I looked at Stevie with the most annoyed look my face could possibly build. "Get out! Just get out." 

"Okay. Chill. Sorry." Stevie grabbed a pillow and lay next to me. "I can't say I completely understand because I've never really understood what the hell it is that goes on in your head. But do you really love them both?"

"Yes. I do." That was the easiest question I could ever answer. 

"Hmmm. I don't know sis. You really need to dig in and find out why you love them or why you think you love them. The whole Lauren thing caught me by surprise because Camila had been your world for the past few years and then boom. She all of a sudden wasn't." 

"Why do you think I'm so confused?" I asked Stevie. "All I had known was Camila and everything with her was so easy. But with Lauren nothing has ever been easy. We practically fight everyday over something for the past three months but there was never a moment where I didn't want to work it out. Even if it was hard it felt...natural." 

"Okay, I'm going to put in my two cents. So don't kill me." Stevie looked at me then back at the ceiling. "I could be completely wrong but just think about it. I don't think you're in love with the both of them." Had I not just told her that I loved them both?

"Don't look at me like that. Let me finish. I think that you only love one of the girls.

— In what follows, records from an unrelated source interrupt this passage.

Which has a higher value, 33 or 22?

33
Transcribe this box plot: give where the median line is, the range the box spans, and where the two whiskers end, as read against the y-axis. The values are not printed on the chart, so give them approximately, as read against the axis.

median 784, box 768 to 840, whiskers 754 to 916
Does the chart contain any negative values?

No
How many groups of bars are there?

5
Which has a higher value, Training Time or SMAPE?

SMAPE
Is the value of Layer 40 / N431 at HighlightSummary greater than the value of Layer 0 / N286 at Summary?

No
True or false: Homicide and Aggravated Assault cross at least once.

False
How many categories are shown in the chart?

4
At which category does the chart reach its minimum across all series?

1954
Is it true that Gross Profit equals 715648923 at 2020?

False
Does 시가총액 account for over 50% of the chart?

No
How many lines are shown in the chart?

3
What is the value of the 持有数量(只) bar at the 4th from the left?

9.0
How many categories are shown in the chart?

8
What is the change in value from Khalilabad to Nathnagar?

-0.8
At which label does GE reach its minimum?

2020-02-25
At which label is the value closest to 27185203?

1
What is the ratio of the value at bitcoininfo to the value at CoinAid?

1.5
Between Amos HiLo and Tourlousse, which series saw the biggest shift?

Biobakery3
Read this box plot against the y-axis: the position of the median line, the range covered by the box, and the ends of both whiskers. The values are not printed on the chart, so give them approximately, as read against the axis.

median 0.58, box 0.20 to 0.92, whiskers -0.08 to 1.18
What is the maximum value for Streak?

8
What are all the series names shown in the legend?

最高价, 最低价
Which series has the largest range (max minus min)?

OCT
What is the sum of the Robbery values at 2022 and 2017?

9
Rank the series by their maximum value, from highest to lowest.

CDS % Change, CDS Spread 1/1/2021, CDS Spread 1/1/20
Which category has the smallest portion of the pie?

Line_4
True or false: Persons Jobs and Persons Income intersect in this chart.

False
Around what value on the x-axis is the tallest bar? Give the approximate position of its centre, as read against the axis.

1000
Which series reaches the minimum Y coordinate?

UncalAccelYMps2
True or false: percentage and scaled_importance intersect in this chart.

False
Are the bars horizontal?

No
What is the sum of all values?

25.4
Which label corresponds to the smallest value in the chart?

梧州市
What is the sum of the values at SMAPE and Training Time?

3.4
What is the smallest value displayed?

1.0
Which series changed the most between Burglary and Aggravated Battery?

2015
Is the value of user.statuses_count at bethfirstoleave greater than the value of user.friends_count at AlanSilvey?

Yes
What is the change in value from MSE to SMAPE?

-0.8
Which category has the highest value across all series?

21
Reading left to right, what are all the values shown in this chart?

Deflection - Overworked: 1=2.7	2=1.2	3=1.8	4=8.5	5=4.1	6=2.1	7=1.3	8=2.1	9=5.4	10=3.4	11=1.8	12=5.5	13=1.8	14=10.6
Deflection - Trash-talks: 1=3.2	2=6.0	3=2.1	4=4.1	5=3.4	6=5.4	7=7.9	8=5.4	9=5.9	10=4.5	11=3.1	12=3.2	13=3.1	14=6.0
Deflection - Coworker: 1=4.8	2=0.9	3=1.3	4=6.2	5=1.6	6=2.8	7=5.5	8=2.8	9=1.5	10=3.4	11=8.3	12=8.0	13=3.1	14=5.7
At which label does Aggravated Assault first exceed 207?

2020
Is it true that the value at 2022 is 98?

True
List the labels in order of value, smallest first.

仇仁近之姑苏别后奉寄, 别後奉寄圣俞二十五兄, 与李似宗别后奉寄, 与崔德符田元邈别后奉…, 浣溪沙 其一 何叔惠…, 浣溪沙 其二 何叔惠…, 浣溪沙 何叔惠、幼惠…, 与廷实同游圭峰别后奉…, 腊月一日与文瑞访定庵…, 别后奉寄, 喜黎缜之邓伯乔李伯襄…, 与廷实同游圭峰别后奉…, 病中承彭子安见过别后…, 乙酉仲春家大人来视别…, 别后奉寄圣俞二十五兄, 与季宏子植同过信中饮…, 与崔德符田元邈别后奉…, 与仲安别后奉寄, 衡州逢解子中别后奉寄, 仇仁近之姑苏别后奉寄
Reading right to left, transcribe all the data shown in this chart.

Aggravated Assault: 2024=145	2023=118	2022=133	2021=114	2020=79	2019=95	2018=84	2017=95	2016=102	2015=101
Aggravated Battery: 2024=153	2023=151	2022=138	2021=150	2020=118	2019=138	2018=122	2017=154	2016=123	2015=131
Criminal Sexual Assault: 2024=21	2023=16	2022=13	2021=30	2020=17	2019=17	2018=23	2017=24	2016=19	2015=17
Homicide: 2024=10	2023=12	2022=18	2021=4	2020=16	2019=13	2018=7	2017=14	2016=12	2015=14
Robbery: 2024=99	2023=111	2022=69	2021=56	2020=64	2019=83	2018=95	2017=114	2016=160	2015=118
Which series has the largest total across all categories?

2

And it's infatuation that you have with the other. Infatuation can sometimes seem like love but it only clouds your mind." 

As much as I wanted to discard Stevie's point, I couldn't. It was a plausible point. But what I felt for Lauren and Camila sure as hell felt like love. "How do I figure out if one is love and the other is infatuation?"

"That's the hard part, that’s what you have to figure out kid. If you ask me, the one you really love is—" before Stevie could finish there was a small knock on the door. 

"Come in," I said thinking it was either my mom or dad. But when the door opened I was surprised to see Ally at the door. She also hadn't spoken to me since last Friday. "Hi," I said quietly.